USE OF MACHINE LEARNING FOR CURRENT DENSITY DISTRIBUTION ESTIMATION OF REBCO COATED CONDUCTORS

Abstract

Rare-earth barium copper oxide (REBCO) coated conductors (CC) have the following advantages: high current density under high magnetic fields and mechanical strength. The REBCO CCs are expected to be applied for high field applications. However, the REBCO CCs have inhomogeneous critical current density due to local cracks or voids in the REBCO layer. It is known that these local defects might cause the normal-state transition, which can lead to significant damage to the magnet. It is necessary to perform non-destructive measurement of the REBCO conductor properties. A Hall Probe Measurement (HPM) is a non-destructive inspection method for critical current density distribution. In the HPM, a magnetic field is applied to the REBCO CC and the field induced by the shielding current is measured. Subsequently, the current density distribution is estimated from the measured field using inverse analysis, in common, based on the Biot-Savart Law or the Fourier transform.
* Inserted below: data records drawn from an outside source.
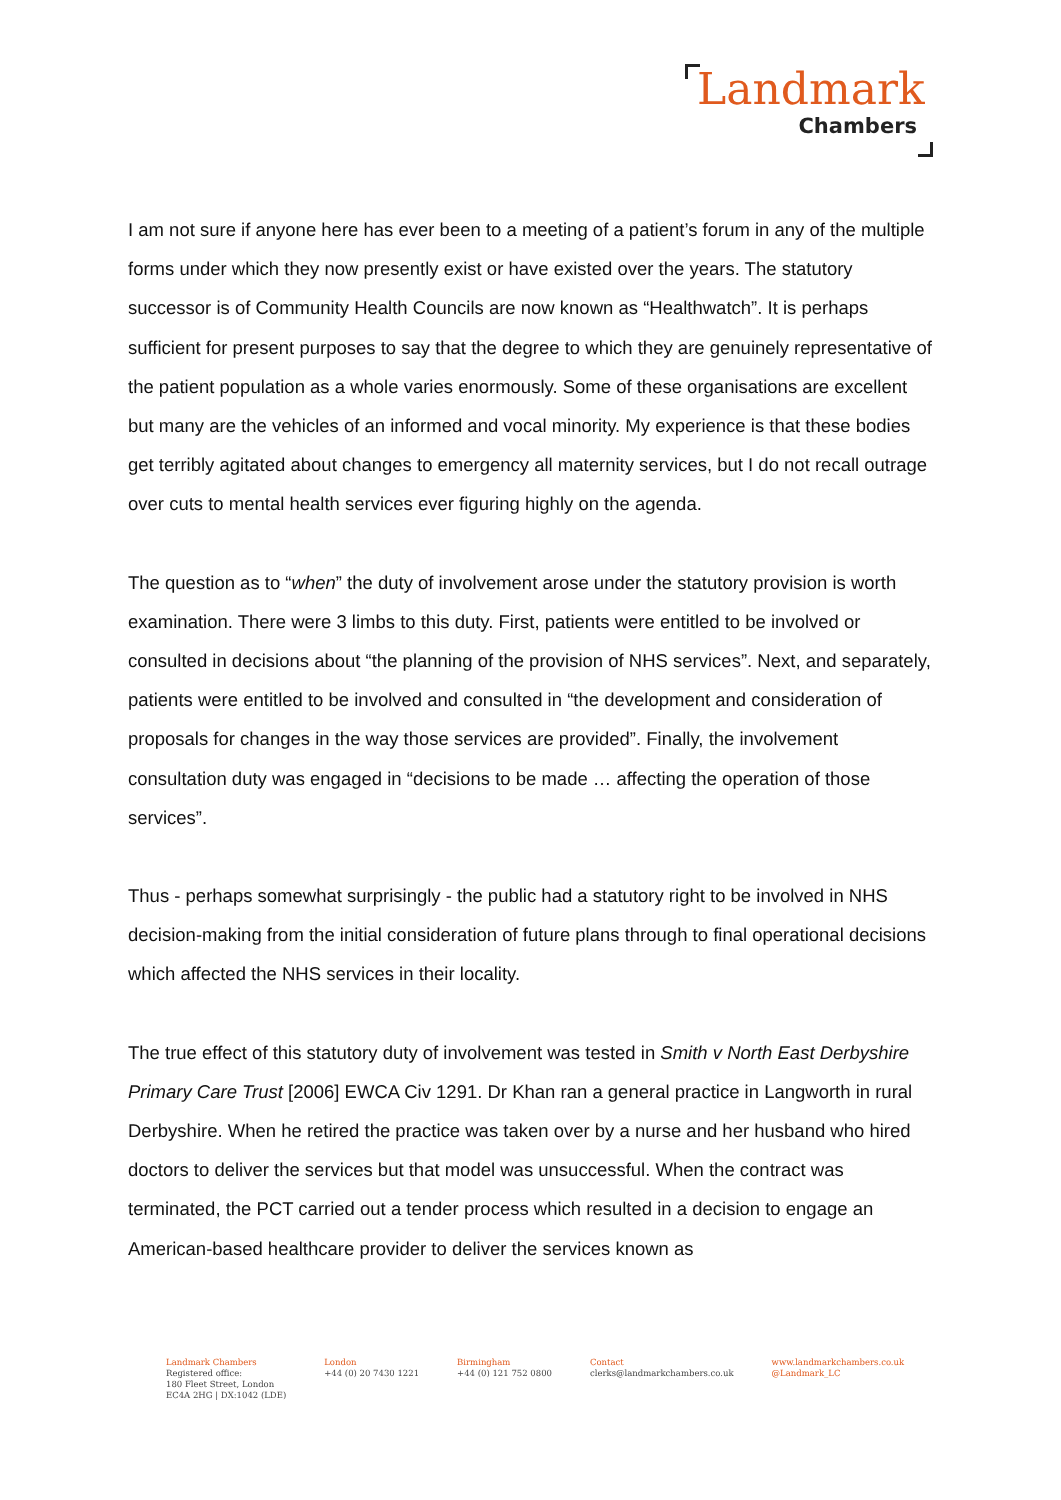Landmark
Chambers
I am not sure if anyone here has ever been to a meeting of a patient’s forum in any of the multiple forms under which they now presently exist or have existed over the years. The statutory successor is of Community Health Councils are now known as “Healthwatch”. It is perhaps sufficient for present purposes to say that the degree to which they are genuinely representative of the patient population as a whole varies enormously. Some of these organisations are excellent but many are the vehicles of an informed and vocal minority. My experience is that these bodies get terribly agitated about changes to emergency all maternity services, but I do not recall outrage over cuts to mental health services ever figuring highly on the agenda.
The question as to “when” the duty of involvement arose under the statutory provision is worth examination. There were 3 limbs to this duty. First, patients were entitled to be involved or consulted in decisions about “the planning of the provision of NHS services”. Next, and separately, patients were entitled to be involved and consulted in “the development and consideration of proposals for changes in the way those services are provided”. Finally, the involvement consultation duty was engaged in “decisions to be made … affecting the operation of those services”.
Thus - perhaps somewhat surprisingly - the public had a statutory right to be involved in NHS decision-making from the initial consideration of future plans through to final operational decisions which affected the NHS services in their locality.
The true effect of this statutory duty of involvement was tested in Smith v North East Derbyshire Primary Care Trust [2006] EWCA Civ 1291. Dr Khan ran a general practice in Langworth in rural Derbyshire. When he retired the practice was taken over by a nurse and her husband who hired doctors to deliver the services but that model was unsuccessful. When the contract was terminated, the PCT carried out a tender process which resulted in a decision to engage an American-based healthcare provider to deliver the services known as
Landmark Chambers
Registered office:
180 Fleet Street, London
EC4A 2HG | DX:1042 (LDE)
London
+44 (0) 20 7430 1221
Birmingham
+44 (0) 121 752 0800
Contact
clerks@landmarkchambers.co.uk
www.landmarkchambers.co.uk
@Landmark_LC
However, the resolution of the current density distribution by these methods is coarse and sometimes insufficient to detect the micro-scale defects. In this research, we have built a method to estimate the critical current distribution using a convolutional neural network (CNN). The CNN model is trained using a set of distributions of the critical current density and the field. The estimation accuracy of the CNN model is investigated, and we compare the estimation results with those using conventional methods.